Like Gimson, Waals worked closely with a number of architects, including Norman Jewson and Robert Weir Schultz, supplying woodwork and/or furnishings. His work for Jewsen included an organ loft, an inlaid lectern and chancel screen with rood carved by William Simmonds. Waals also made furniture for the designer C F A Voysey in 1921-3, including a boxwood mantel clock and two tables for Voysey’s client C T Burke, as well as chairs and a clock case designed for C E Wellstead.
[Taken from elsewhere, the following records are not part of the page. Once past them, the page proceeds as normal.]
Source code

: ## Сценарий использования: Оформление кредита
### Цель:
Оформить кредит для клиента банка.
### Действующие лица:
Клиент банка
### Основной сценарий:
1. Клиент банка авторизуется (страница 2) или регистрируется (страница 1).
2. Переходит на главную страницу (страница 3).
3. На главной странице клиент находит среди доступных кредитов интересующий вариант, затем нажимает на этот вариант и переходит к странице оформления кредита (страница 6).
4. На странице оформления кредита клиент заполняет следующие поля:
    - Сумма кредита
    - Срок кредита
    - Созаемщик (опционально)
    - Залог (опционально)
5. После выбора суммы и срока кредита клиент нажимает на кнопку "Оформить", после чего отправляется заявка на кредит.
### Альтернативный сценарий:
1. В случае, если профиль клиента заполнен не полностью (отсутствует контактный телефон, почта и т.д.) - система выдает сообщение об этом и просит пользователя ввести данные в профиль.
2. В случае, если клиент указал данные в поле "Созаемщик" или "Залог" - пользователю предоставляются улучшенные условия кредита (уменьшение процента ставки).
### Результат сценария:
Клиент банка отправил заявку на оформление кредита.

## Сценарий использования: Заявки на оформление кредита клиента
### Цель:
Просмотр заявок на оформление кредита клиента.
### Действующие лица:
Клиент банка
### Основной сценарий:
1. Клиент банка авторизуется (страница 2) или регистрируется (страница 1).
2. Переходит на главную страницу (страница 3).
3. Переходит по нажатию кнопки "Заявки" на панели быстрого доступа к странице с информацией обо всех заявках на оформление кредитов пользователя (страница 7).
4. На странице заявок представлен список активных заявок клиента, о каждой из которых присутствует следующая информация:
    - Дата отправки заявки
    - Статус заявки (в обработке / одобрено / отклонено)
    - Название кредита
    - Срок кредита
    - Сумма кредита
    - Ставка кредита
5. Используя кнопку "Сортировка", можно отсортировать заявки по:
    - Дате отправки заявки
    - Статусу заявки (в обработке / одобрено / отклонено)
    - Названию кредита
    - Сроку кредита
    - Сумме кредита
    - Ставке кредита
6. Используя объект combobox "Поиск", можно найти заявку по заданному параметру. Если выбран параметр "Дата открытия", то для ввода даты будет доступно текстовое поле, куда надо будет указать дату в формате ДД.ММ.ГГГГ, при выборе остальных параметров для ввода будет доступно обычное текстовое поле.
Another Voysey client was Mrs T Eastwood, for whom Waals supplied dining room furniture in 1923. Waals’ Dutch origins were occasionally a drawback, as when his work was excluded from the 1924 British Empire Exhibition despite the fact that he had been granted British nationality in 1916.
In 1935 Frank Pick, a former customer of Waals and chair of the Council for Art and Industry, recommended Waals as consultant designer to the Loughborough teacher training college and this provided him with a steady income. Peter Waals died suddenly in May 1937 and although his widow, Ruby, and son, Leo (aged 24), tried to keep the business going, it ceased when Leo went off to war in 1939.
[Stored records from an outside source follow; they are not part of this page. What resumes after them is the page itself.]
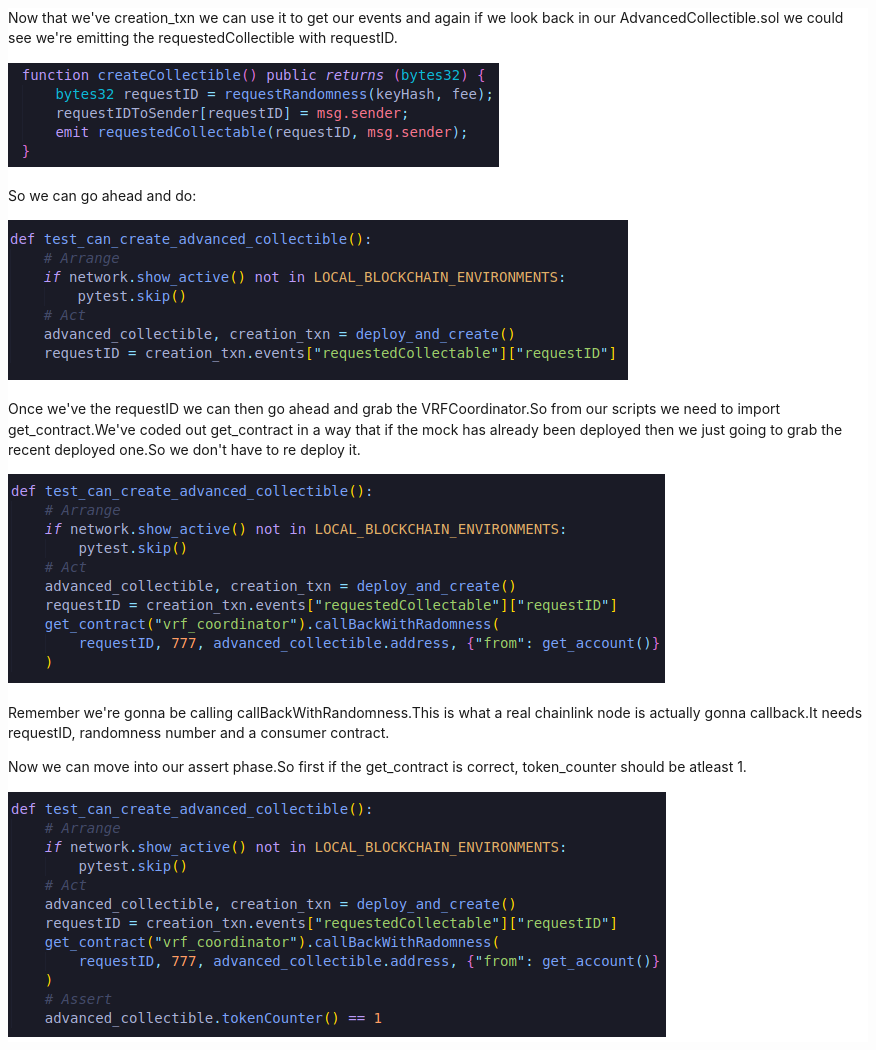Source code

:  Now that we've creation_txn we can use it to get our events and again if we look back in our AdvancedCollectible.sol we could see we're emitting the requestedCollectible with requestID.
 
 ![emit](Images/l87.png)
 
 So we can go ahead and do:
 
 ![gettingRequestID](Images/l88.png)
 
 Once we've the requestID we can then go ahead and grab the VRFCoordinator.So from our scripts we need to import get_contract.We've coded out get_contract in a way that if the mock has already been deployed then we just going to grab the recent deployed one.So we don't have to re deploy it.
 
 ![getContract](Images/l89.png)
 
 Remember we're gonna be calling callBackWithRandomness.This is what a real chainlink node is actually gonna callback.It needs requestID, randomness number and a consumer contract.
 
 Now we can move into our assert phase.So first if the get_contract is correct, token_counter should be atleast 1.
 
 ![assert1](Images/l90.png)
 
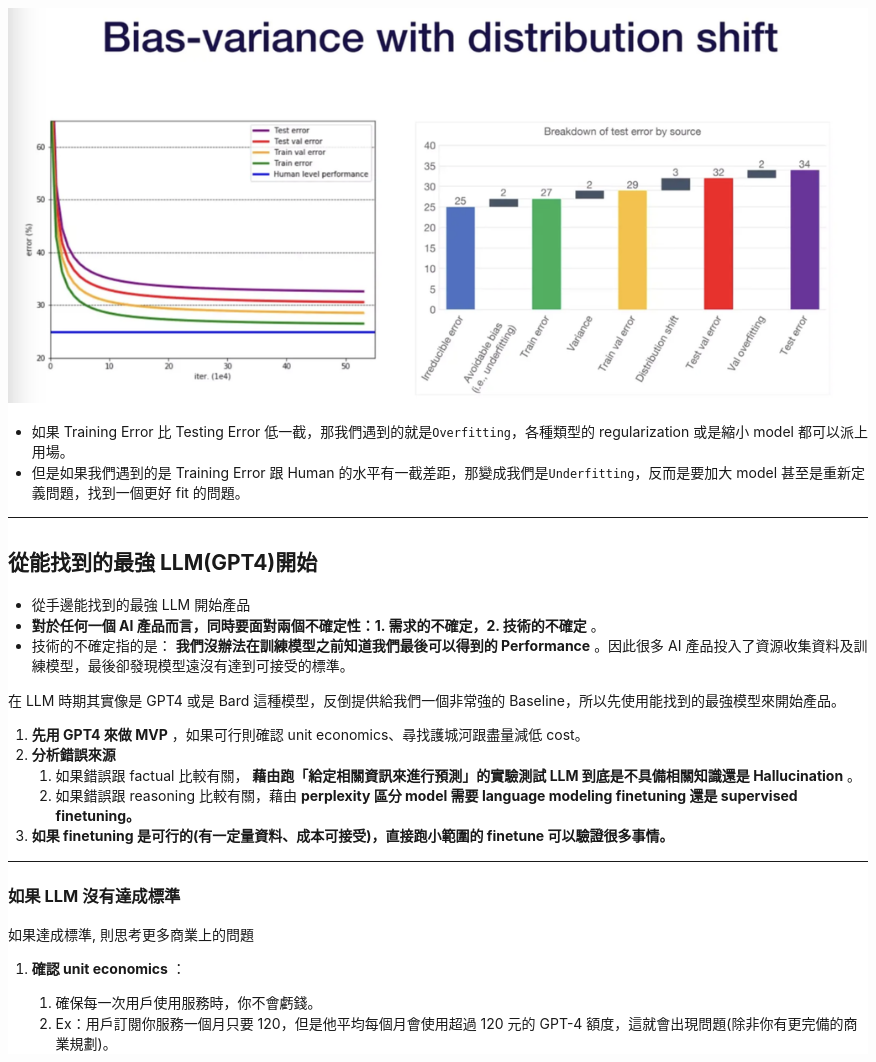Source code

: ![Screenshot 2023-11-16 at 14.18.24](/assets/img/Screenshot%202023-11-16%20at%2014.18.24.png)

- 如果 Training Error 比 Testing Error 低一截，那我們遇到的就是`Overfitting`，各種類型的 regularization 或是縮小 model 都可以派上用場。
- 但是如果我們遇到的是 Training Error 跟 Human 的水平有一截差距，那變成我們是`Underfitting`，反而是要加大 model 甚至是重新定義問題，找到一個更好 fit 的問題。

---

## 從能找到的最強 LLM(GPT4)開始

- 從手邊能找到的最強 LLM 開始產品
- **對於任何一個 AI 產品而言，同時要面對兩個不確定性：1. 需求的不確定，2. 技術的不確定** 。
- 技術的不確定指的是： **我們沒辦法在訓練模型之前知道我們最後可以得到的 Performance** 。因此很多 AI 產品投入了資源收集資料及訓練模型，最後卻發現模型遠沒有達到可接受的標準。

在 LLM 時期其實像是 GPT4 或是 Bard 這種模型，反倒提供給我們一個非常強的 Baseline，所以先使用能找到的最強模型來開始產品。

1. **先用 GPT4 來做 MVP** ，如果可行則確認 unit economics、尋找護城河跟盡量減低 cost。
2. **分析錯誤來源**
   1. 如果錯誤跟 factual 比較有關， **藉由跑「給定相關資訊來進行預測」的實驗測試 LLM 到底是不具備相關知識還是 Hallucination** 。
   2. 如果錯誤跟 reasoning 比較有關，藉由 **perplexity 區分 model 需要 language modeling finetuning 還是 supervised finetuning。**
3. **如果 finetuning 是可行的(有一定量資料、成本可接受)，直接跑小範圍的 finetune 可以驗證很多事情。**

---

### 如果 LLM 沒有達成標準

如果達成標準, 則思考更多商業上的問題

1. **確認 unit economics** ：

   1. 確保每一次用戶使用服務時，你不會虧錢。
   2. Ex：用戶訂閱你服務一個月只要 120，但是他平均每個月會使用超過 120 元的 GPT-4 額度，這就會出現問題(除非你有更完備的商業規劃)。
Few of Waals’ design books survived a workshop fire of 1938 but two are at Cheltenham Art Gallery & Museum and a further two, with notes by Sir George Trevelyan, are at Leicester and Rutland Record Office (DE8532). Waal’s client book from November 1919-November 1936 is in the Gloucestershire Record Office. Photographs of the Daneway workshop staff in about 1902, Waal’s Chalford workshops in about 1925 and a photograph of Waals about 1930s are illus. in Carruthers, Greensted, Roscoe (2019), pp. 87 & 310. Examples of Waals’ work are at Cheltenham Art Gallery and Museum and a silver cupboard, commissioned by Frank Pick, designed and made by Waals in 1928, is now in the V&A (W.1:1 to 4-1942).
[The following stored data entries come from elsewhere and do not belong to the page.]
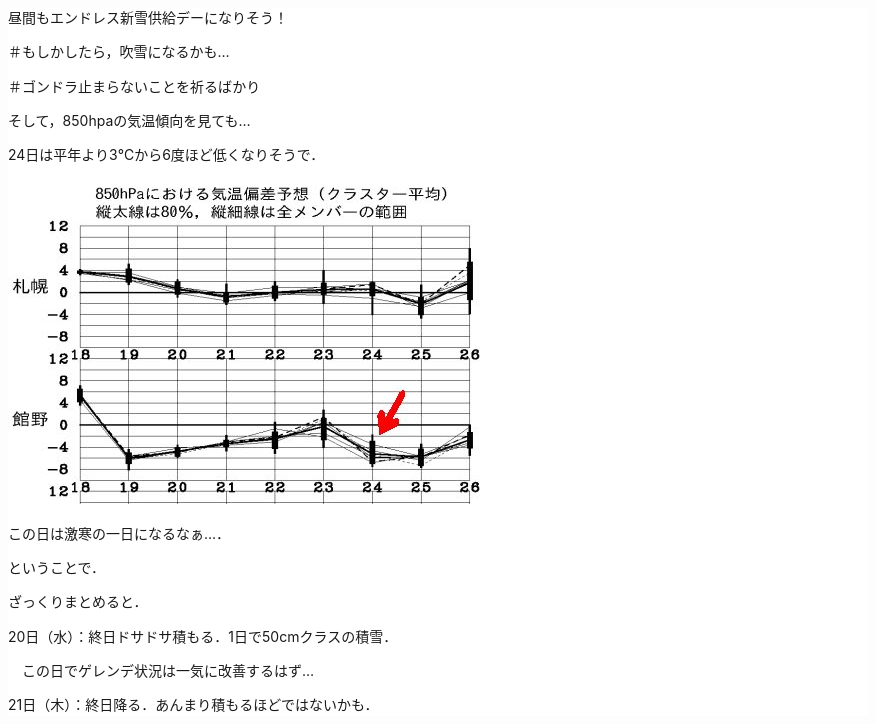 
昼間もエンドレス新雪供給デーになりそう！


＃もしかしたら，吹雪になるかも…


＃ゴンドラ止まらないことを祈るばかり





そして，850hpaの気温傾向を見ても…


24日は平年より3℃から6度ほど低くなりそうで．




![0e010ea09db1919c51fb33c15f7bfc42.jpg](images/0e010ea09db1919c51fb33c15f7bfc42.jpg)




この日は激寒の一日になるなぁ…．





ということで．


ざっくりまとめると．





20日（水）：終日ドサドサ積もる．1日で50cmクラスの積雪．


　この日でゲレンデ状況は一気に改善するはず…





21日（木）：終日降る．あんまり積もるほどではないかも．
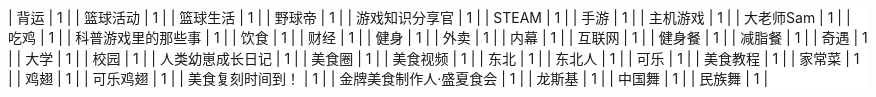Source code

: | 背运 | 1 |
| 篮球活动 | 1 |
| 篮球生活 | 1 |
| 野球帝 | 1 |
| 游戏知识分享官 | 1 |
| STEAM | 1 |
| 手游 | 1 |
| 主机游戏 | 1 |
| 大老师Sam | 1 |
| 吃鸡 | 1 |
| 科普游戏里的那些事 | 1 |
| 饮食 | 1 |
| 财经 | 1 |
| 健身 | 1 |
| 外卖 | 1 |
| 内幕 | 1 |
| 互联网 | 1 |
| 健身餐 | 1 |
| 减脂餐 | 1 |
| 奇遇 | 1 |
| 大学 | 1 |
| 校园 | 1 |
| 人类幼崽成长日记 | 1 |
| 美食圈 | 1 |
| 美食视频 | 1 |
| 东北 | 1 |
| 东北人 | 1 |
| 可乐 | 1 |
| 美食教程 | 1 |
| 家常菜 | 1 |
| 鸡翅 | 1 |
| 可乐鸡翅 | 1 |
| 美食复刻时间到！ | 1 |
| 金牌美食制作人·盛夏食会 | 1 |
| 龙斯基 | 1 |
| 中国舞 | 1 |
| 民族舞 | 1 |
Sources: Sir George Trevelyan, Bt., The Workshop of Peter Waals. A Tribute from a Pupil (1969); Agius, British Furniture 1880-1915 (1978); Comino, Gimson and the Barnsleys ‘Wonderful furniture of a commonplace kind’ (1980); Lambourne, Utopian Craftsmen (1980); Gere & Whiteway, Nineteenth-Century Design. From Pugin to Mackintosh (1993); Shen, 'Philanthropic Furnishing: Gregynog Hall, Powys', Furniture History (1995); Carruthers & Greensted, Good Citizen’s Furniture (1994); Massil, Immigrant Furniture Workers in London 1881-1939 (1997); Roscoe, ‘Stoneywell and the Gimsons - Furniture and Family History’, Furniture History (2014); Carruthers, Greensted, Roscoe, Ernest Gimson. Arts & Crafts Designer and Architect (2019).